Caching a large file - 2nd post

Chris · Jul 22, 2004

I posted this a couple of days ago, but got no responses and it didn't show
up in Google groups, so it might have gotten lost along the way. If not,
sorry for the redundancy...

I need extremely fast random access to an extremely large file. The file
could be 100 gigabytes in size; the machine will have at most 2 or 4 gb of
memory. Certain parts of the file will be accessed more frequently than
others. The question is, what is the most efficient way to handle caching?

I could organize the file in pages, and write some kind of LRU cache to hold
the most active pages in JVM memory. I'm thinking, though, that it might be
simpler and more efficient to let the operating system handle it through
normal disk caching.

The advantages of this scheme will be 1) I won't have to write code, 2) the
cache memory will be owned by the operating system and not the JVM, which
means the user won't have to worry about memory configuration, 3) the
operating system can release disk cache memory when it's needed for some
other process, and 4) the operating system's disk caching algorithms are
probably much smarter than anything I could write.

The disadvantages are 1) accessing parts of the file still has to go through
the Java IO code, which will be slow compared to direct memory access, and
2) I don't know if this really works.

Thoughts?

Also -- does anyone know how Linux allocates memory to the disk cache? Does
it use all available memory? Or is there some way to configure it?

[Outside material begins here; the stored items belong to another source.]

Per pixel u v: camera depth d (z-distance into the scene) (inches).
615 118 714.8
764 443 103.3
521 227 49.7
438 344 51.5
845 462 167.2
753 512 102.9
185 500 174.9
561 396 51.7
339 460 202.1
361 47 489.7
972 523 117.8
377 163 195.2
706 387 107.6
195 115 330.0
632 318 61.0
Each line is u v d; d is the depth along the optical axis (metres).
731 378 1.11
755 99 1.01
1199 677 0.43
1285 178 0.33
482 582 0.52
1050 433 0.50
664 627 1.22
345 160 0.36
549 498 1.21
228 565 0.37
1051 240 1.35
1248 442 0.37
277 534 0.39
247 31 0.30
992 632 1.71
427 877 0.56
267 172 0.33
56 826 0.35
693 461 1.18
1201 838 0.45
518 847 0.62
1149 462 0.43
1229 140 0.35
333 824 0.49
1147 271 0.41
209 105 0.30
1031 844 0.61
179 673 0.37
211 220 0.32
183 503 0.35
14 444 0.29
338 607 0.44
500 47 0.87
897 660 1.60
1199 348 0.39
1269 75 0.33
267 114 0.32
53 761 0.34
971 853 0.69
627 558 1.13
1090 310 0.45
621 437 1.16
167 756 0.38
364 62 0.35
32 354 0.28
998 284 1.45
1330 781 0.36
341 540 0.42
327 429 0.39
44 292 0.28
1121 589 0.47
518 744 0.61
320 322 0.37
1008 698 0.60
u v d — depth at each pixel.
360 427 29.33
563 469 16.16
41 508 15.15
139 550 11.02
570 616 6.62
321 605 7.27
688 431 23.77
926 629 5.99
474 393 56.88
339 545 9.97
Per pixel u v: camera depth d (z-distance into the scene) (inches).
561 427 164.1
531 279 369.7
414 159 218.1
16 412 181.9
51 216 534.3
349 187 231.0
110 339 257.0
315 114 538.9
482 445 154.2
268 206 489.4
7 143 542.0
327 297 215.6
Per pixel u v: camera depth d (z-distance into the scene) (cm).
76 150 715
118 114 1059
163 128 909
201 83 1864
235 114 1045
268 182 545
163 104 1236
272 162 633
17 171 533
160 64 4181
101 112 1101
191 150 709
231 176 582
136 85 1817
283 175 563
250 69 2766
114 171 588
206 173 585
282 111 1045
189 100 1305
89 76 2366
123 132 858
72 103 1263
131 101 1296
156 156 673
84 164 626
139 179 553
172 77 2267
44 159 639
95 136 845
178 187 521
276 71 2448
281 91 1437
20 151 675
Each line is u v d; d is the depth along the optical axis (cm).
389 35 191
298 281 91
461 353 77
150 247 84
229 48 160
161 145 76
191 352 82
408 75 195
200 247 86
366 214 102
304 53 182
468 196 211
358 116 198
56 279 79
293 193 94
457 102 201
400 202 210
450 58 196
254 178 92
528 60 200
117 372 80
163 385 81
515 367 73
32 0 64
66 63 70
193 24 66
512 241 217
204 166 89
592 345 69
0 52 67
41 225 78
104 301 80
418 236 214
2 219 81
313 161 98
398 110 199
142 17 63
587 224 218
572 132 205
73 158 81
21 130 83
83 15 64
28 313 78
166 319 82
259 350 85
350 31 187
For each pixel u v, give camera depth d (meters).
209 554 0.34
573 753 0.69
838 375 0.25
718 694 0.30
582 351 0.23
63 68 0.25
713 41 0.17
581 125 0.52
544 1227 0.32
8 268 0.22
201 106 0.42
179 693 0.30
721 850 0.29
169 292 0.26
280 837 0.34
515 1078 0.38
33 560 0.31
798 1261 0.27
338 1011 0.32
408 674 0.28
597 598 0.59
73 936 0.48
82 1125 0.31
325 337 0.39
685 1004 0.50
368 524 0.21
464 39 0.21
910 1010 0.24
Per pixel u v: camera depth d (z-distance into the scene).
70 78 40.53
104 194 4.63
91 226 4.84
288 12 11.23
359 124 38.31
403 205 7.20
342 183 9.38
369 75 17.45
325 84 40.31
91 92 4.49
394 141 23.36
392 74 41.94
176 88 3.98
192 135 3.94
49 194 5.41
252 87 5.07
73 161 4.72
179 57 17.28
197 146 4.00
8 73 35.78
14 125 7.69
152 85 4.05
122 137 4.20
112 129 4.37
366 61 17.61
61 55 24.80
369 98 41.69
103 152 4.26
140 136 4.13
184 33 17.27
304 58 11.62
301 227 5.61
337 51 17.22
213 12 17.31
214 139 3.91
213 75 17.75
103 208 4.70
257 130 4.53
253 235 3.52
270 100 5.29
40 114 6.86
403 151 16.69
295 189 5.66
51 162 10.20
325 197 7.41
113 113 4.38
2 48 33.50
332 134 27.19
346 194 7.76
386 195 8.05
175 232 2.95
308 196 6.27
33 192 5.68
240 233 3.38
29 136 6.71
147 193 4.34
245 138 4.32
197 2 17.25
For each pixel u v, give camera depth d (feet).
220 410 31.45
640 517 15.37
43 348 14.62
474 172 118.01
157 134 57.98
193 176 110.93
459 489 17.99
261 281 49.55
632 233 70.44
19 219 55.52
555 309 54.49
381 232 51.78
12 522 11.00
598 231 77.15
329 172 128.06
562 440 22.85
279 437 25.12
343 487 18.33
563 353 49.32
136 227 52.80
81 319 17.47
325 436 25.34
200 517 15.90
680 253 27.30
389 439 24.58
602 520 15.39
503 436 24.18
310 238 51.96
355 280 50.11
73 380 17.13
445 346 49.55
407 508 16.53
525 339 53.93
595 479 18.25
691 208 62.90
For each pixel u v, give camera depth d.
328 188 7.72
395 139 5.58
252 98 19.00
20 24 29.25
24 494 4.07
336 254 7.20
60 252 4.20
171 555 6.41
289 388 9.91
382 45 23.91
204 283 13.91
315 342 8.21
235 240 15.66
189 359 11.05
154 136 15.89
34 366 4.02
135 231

Will Hartung · Jul 22, 2004

Chris said:
I posted this a couple of days ago, but got no responses and it didn't show
up in Google groups, so it might have gotten lost along the way. If not,
sorry for the redundancy...

I need extremely fast random access to an extremely large file. The file
could be 100 gigabytes in size; the machine will have at most 2 or 4 gb of
memory. Certain parts of the file will be accessed more frequently than
others. The question is, what is the most efficient way to handle caching?

I could organize the file in pages, and write some kind of LRU cache to hold
the most active pages in JVM memory. I'm thinking, though, that it might be
simpler and more efficient to let the operating system handle it through
normal disk caching.

If the files are that large, and you have a sufficiently sized sample, I'm
just go with FileChannels and ByteBuffers, and let the OS deal with the
details.

HOWEVER, depending on what you're doing with that data it may well behoove
you to cache the RESULTS of what you derive from the data.

You don't mention the application, but you basically have two costs. One is
physical I/O, and the other is actually processing the data.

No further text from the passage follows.